TASK BRIEF: Search the data for the string "left" and copy each line where it turns up.

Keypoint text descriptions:
★ ★ ★
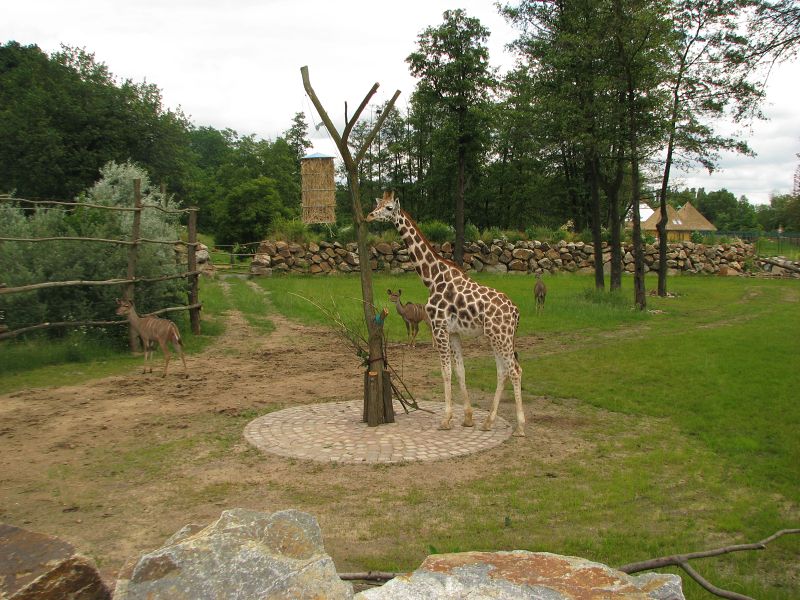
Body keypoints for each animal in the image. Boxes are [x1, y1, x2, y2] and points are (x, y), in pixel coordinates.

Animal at [367, 192, 526, 436]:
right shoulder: (453, 332)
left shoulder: (439, 328)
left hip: (501, 337)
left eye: (389, 207)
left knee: (515, 370)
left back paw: (520, 427)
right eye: (377, 204)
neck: (432, 278)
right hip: (496, 337)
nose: (369, 216)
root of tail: (516, 312)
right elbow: (460, 371)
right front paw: (468, 419)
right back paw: (488, 422)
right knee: (503, 371)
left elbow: (446, 372)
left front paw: (446, 419)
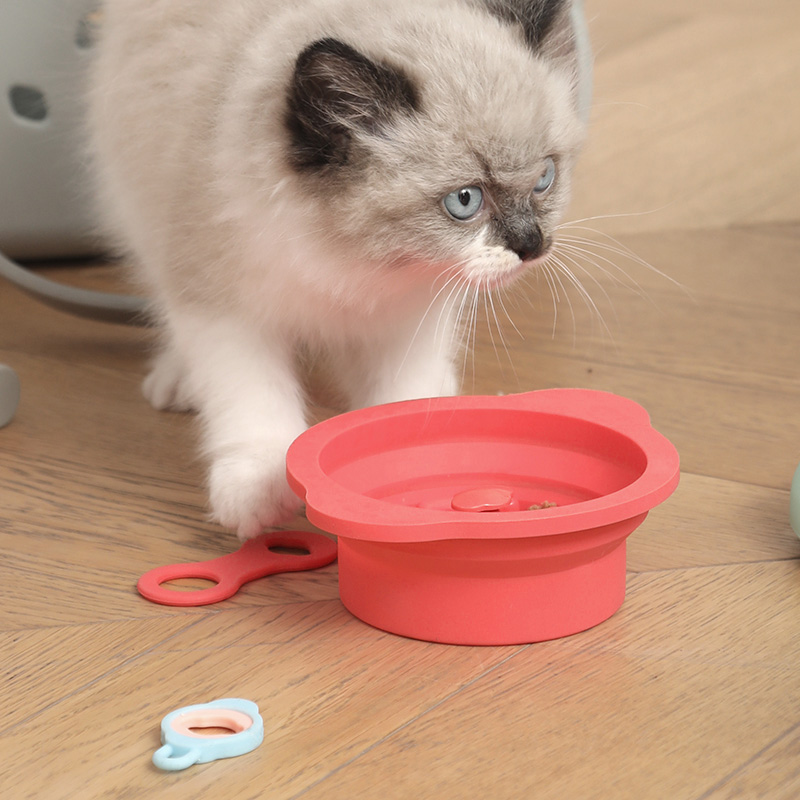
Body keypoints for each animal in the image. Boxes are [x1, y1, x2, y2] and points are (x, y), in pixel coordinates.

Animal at [87, 0, 592, 540]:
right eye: (465, 201)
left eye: (545, 178)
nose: (531, 245)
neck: (356, 265)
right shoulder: (223, 306)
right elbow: (250, 396)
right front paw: (260, 495)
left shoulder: (412, 314)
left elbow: (398, 402)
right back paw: (176, 382)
★ ★ ★
TASK RESPONSE:
left shoulder: (439, 328)
left hip: (501, 337)
left eye: (389, 207)
left knee: (515, 370)
left back paw: (520, 427)
left elbow: (446, 372)
left front paw: (446, 419)
left eye: (545, 178)
left shoulder: (412, 314)
left elbow: (398, 402)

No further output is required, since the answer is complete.